_Task_.
Please give all of the data again, character for character, and drop the pictures.

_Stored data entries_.
--- START ---

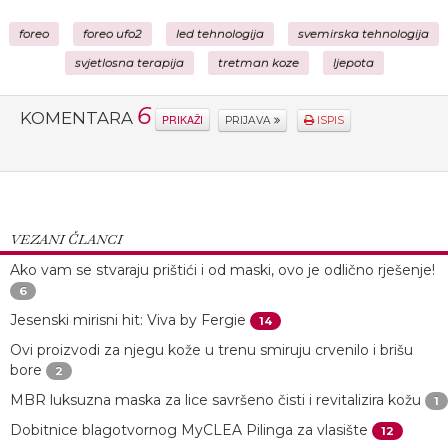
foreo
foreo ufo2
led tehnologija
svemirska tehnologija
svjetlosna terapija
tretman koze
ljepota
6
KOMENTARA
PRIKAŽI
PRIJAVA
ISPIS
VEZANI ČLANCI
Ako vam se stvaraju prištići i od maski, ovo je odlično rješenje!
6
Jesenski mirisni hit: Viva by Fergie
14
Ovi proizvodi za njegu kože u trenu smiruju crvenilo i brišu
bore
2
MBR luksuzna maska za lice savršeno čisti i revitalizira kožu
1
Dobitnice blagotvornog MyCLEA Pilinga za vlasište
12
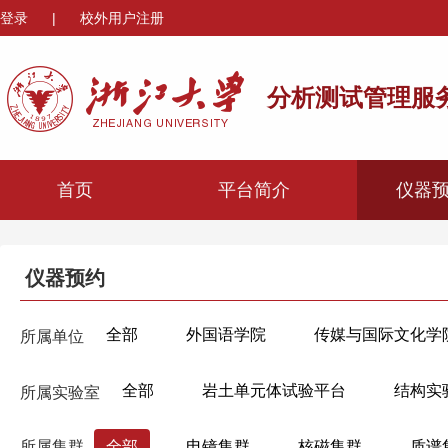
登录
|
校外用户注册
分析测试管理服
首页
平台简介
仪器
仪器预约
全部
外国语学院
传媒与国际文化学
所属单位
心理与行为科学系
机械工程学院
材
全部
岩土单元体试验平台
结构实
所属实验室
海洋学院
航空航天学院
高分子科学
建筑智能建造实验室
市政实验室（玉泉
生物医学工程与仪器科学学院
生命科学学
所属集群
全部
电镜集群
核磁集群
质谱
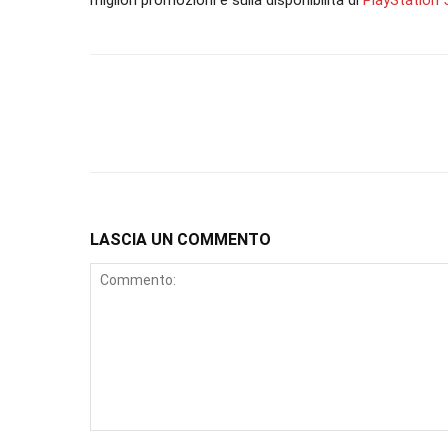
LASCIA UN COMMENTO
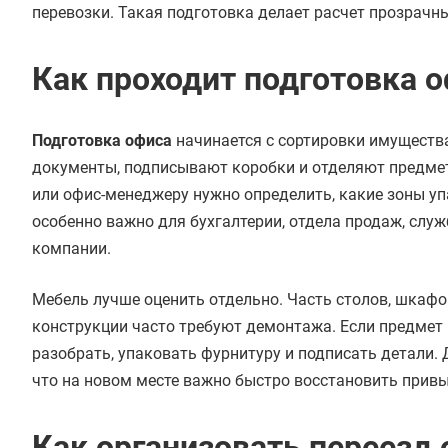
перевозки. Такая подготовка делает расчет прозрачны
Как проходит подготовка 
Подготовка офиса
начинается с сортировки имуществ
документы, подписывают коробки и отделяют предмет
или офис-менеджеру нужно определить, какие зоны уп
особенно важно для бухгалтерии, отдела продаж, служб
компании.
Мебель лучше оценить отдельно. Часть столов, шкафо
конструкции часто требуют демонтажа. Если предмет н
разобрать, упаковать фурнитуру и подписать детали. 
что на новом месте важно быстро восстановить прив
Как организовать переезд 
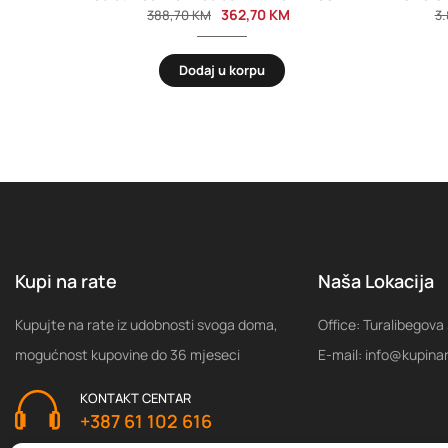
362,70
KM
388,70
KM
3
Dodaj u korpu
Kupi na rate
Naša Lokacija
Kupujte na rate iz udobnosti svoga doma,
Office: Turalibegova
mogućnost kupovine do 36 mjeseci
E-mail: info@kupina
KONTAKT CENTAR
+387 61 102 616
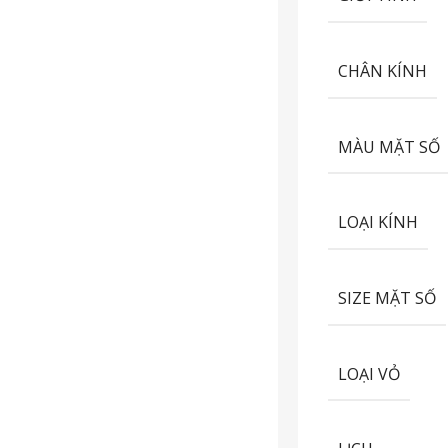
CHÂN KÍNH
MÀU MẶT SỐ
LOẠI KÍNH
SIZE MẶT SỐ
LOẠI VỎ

--- END ---

_Task output_.
foreo
foreo ufo2
led tehnologija
svemirska tehnologija
svjetlosna terapija
tretman koze
ljepota
6
KOMENTARA
PRIKAŽI
PRIJAVA
ISPIS
VEZANI ČLANCI
Ako vam se stvaraju prištići i od maski, ovo je odlično rješenje!
6
Jesenski mirisni hit: Viva by Fergie
14
Ovi proizvodi za njegu kože u trenu smiruju crvenilo i brišu
bore
2
MBR luksuzna maska za lice savršeno čisti i revitalizira kožu
1
Dobitnice blagotvornog MyCLEA Pilinga za vlasište
12
登录
|
校外用户注册
分析测试管理服
首页
平台简介
仪器
仪器预约
全部
外国语学院
传媒与国际文化学
所属单位
心理与行为科学系
机械工程学院
材
全部
岩土单元体试验平台
结构实
所属实验室
海洋学院
航空航天学院
高分子科学
建筑智能建造实验室
市政实验室（玉泉
生物医学工程与仪器科学学院
生命科学学
所属集群
全部
电镜集群
核磁集群
质谱
LASCIA UN COMMENTO
перевозки. Такая подготовка делает расчет прозрачны
Как проходит подготовка 
Подготовка офиса
начинается с сортировки имуществ
документы, подписывают коробки и отделяют предмет
или офис-менеджеру нужно определить, какие зоны уп
особенно важно для бухгалтерии, отдела продаж, служб
компании.
Мебель лучше оценить отдельно. Часть столов, шкафо
конструкции часто требуют демонтажа. Если предмет н
разобрать, упаковать фурнитуру и подписать детали. 
что на новом месте важно быстро восстановить прив
Как организовать переезд 
362,70
KM
388,70
KM
3
Dodaj u korpu
Kupi na rate
Naša Lokacija
Kupujte na rate iz udobnosti svoga doma,
Office: Turalibegova
mogućnost kupovine do 36 mjeseci
E-mail: info@kupina
KONTAKT CENTAR
+387 61 102 616
CHÂN KÍNH
MÀU MẶT SỐ
LOẠI KÍNH
SIZE MẶT SỐ
LOẠI VỎ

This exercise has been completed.